É importante considerar ainda que, mesmo a população brasileira com ensino superior sendo formada majoritariamente por mulheres, elas ainda possuem menores salários em relação aos homens. Além disso, faltam serviços e produtos focados nelas que transcendam estereótipos. Por fim, uma pesquisa do IBGE divulgada este ano mostra que o número de idosos já ultrapassa 30 milhões. As pessoas acima dos 60 anos também têm mudado seu padrão de comportamento e, consequentemente, de consumo.
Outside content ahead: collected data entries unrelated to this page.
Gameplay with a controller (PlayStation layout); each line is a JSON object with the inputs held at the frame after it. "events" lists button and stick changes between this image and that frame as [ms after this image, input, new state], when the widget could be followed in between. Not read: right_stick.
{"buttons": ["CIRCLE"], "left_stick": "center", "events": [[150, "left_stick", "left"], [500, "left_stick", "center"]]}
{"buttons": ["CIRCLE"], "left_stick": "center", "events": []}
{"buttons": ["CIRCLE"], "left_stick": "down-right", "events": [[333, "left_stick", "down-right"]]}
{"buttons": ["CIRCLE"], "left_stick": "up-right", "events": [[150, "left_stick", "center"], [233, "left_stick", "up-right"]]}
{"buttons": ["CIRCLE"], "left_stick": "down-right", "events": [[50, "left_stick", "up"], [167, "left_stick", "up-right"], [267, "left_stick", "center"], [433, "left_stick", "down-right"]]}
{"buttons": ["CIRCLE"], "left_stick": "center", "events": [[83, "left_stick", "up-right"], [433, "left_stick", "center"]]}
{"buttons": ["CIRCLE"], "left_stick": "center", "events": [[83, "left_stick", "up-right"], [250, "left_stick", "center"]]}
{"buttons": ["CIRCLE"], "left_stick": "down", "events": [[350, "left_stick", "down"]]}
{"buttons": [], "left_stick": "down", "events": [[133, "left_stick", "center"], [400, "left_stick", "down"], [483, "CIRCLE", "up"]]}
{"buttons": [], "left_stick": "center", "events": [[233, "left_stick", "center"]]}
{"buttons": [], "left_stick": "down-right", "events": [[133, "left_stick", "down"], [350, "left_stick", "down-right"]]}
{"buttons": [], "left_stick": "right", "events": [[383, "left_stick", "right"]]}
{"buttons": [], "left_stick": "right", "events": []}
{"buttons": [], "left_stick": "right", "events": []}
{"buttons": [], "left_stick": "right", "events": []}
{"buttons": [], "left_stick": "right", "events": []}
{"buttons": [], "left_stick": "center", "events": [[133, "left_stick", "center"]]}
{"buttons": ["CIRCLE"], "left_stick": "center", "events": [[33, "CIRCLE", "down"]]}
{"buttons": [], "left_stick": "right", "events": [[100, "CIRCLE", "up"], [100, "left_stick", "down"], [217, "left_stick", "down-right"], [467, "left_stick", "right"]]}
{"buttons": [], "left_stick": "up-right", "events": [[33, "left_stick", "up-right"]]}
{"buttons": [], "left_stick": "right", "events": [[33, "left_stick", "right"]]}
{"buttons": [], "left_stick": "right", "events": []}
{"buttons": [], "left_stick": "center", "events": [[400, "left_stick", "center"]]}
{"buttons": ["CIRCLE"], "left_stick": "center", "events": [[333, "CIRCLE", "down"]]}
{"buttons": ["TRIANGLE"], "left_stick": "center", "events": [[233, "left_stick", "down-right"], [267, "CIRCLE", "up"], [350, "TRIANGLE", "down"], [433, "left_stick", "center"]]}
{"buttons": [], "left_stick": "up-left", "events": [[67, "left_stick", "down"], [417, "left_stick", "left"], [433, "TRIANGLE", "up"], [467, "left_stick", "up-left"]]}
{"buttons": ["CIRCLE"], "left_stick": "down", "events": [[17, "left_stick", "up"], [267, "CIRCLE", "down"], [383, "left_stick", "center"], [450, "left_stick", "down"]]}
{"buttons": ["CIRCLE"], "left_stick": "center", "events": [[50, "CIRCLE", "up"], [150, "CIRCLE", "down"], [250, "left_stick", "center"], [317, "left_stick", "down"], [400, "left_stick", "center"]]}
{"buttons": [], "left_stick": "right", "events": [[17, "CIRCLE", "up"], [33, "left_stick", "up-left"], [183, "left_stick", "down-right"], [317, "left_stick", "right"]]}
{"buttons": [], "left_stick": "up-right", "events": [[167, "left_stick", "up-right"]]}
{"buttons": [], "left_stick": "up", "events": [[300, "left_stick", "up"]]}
O Estudo Oldiversity 2018, da Croma Solutions, aponta que 47% dos entrevistados “não têm lembrança de fatos ou conteúdos relevantes capazes de conectar marcas a causas ou questões humanas”. E tem mais: o público LGBT+ mostra-se protagonista em suas causas, além de atuar de forma mais contundente em causas de raça, longevidade e PcDs (Pessoas com Deficiência). Apresenta ainda maior expressividade em todos os indicadores, apontando que sua fidelidade a marcas Oldiverstiy© (72%) é mais significativa que a média (43%) de toda a amostra afirmam, ter uma mudança de comportamento de compra e consumo. Pessoas com deficiência são o segundo público com maior expressividade, seguidos por negros e, por fim, héteros sem deficiência”, detalha o CEO do Cromo e responsável pelo estudo, Edmar Bulia.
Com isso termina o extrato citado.